L'élaboration de matériaux poreux nouveaux
nécessitant des équipements de laboratoire lourds et couteux. Il
est par conséquent utile de développer des modèles
théoriques pour simuler le comportement thermique du matériau et
identifier leurs propriétés thermiques. C'est dans cette optique
que s'inscrit notre travail dont les objectifs sont
les suivants:
? La modélisation du transfert de chaleur par
conduction instationnaire aux échelles macroscopique, microscopique et
nano-scopique;
? L'analyse des transferts conductifs avec
propriétés thermophysiques variant avec la température;
? La recherche d'un isolant thermique adapté aux
climats tropicaux tels qu'au Cameroun.
Dans ce mémoire, nous examinons les transferts
thermiques par conduction en régime instationnaire, dans les
matériaux poreux. Le transport de chaleur sera modélisé
soit par la loi de Fourier traduisant la diffusion de chaleur aux
échelles macroscopiques soit par loi de Cattanéo-Vernotte
caractérisant la propagation de l'onde de chaleur au sein des
matériaux micro et nano structurés.
Pour cette étude, nous formulons les
hypothèses principales suivantes :
+ Les conditions de l'équilibre thermodynamique local
sont remplies. Ce qui suppose que la température de la phase solide est
la même que celle de la phase fluide
+ La conduction thermique dans le milieu poreux est
examinée; la convection négligée: le gaz interstitiel est
supposé immobile.
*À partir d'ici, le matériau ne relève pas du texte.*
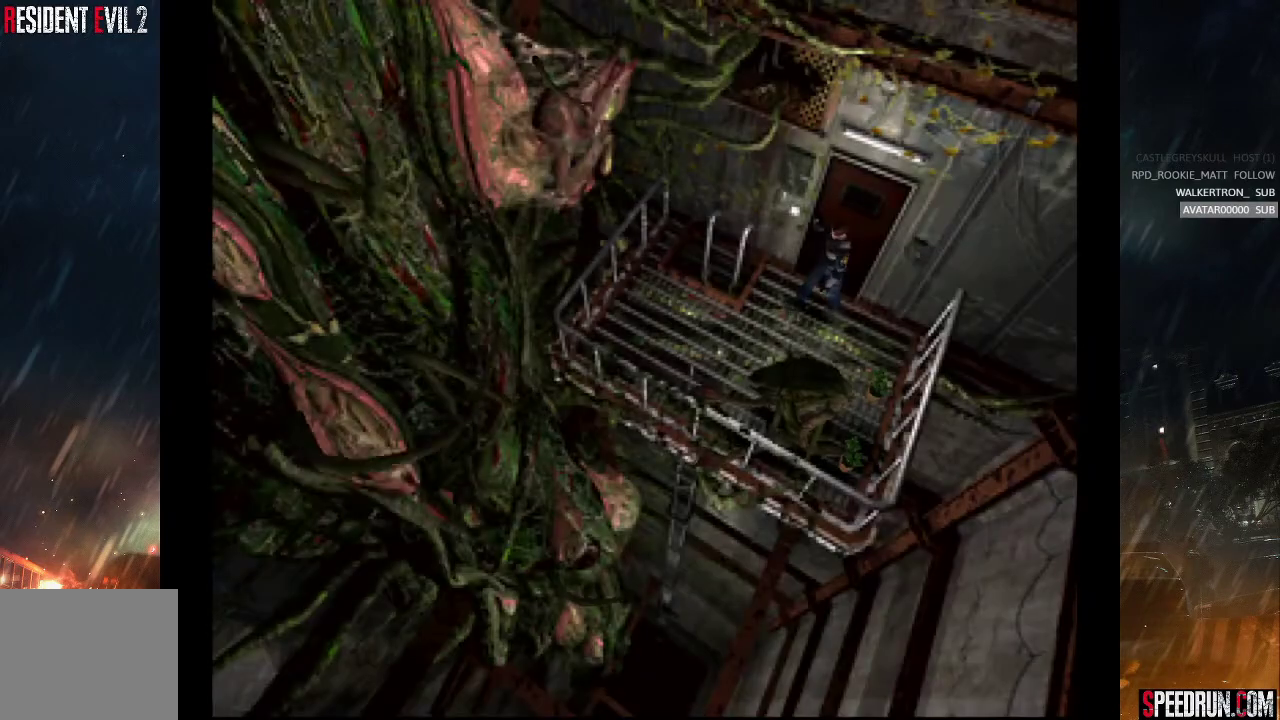
{"buttons": ["SQUARE", "DPAD_UP", "DPAD_LEFT"], "right_stick": "center", "events": [[267, "DPAD_RIGHT", "up"], [267, "DPAD_UP", "down"], [333, "DPAD_LEFT", "down"]]}
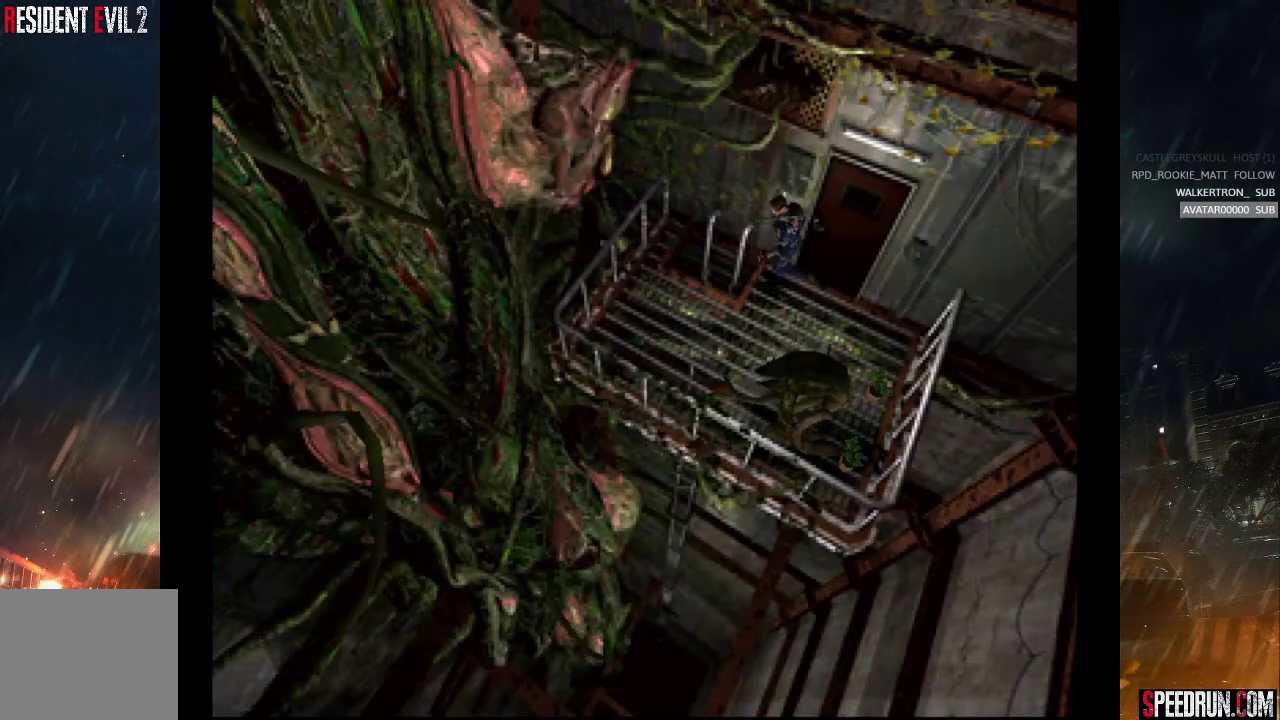
{"buttons": ["CROSS"], "right_stick": "center", "events": [[117, "CROSS", "down"], [117, "DPAD_LEFT", "up"], [117, "SQUARE", "up"], [167, "CROSS", "up"], [200, "DPAD_UP", "up"], [250, "CROSS", "down"], [283, "CROSS", "up"], [350, "CROSS", "down"], [433, "CROSS", "up"], [483, "CROSS", "down"]]}
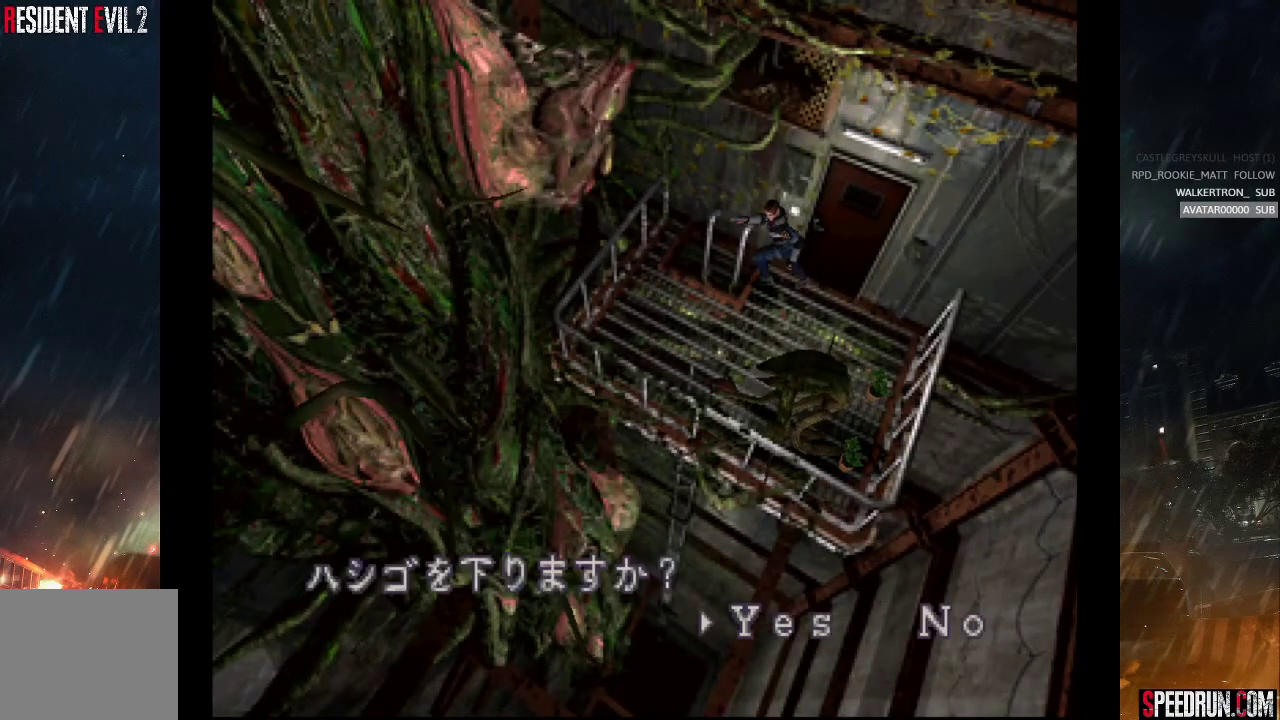
{"buttons": ["SQUARE", "DPAD_LEFT"], "right_stick": "center", "events": [[67, "CROSS", "up"], [100, "CROSS", "down"], [167, "CROSS", "up"], [217, "CROSS", "down"], [483, "CROSS", "up"], [483, "SQUARE", "down"], [500, "DPAD_LEFT", "down"]]}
On néglige également le transfert
radiatif: La porosité est supposée faible ou moyenne (<70%) et
le transfert thermique se fait à température ambiante.
+ La géométrie du matériau
étudié est supposée plane et le transfert thermique est
unidimensionnel.
+ Les frontières pouvant être soumises aux grands
flux ou aux brèves impulsions lasers.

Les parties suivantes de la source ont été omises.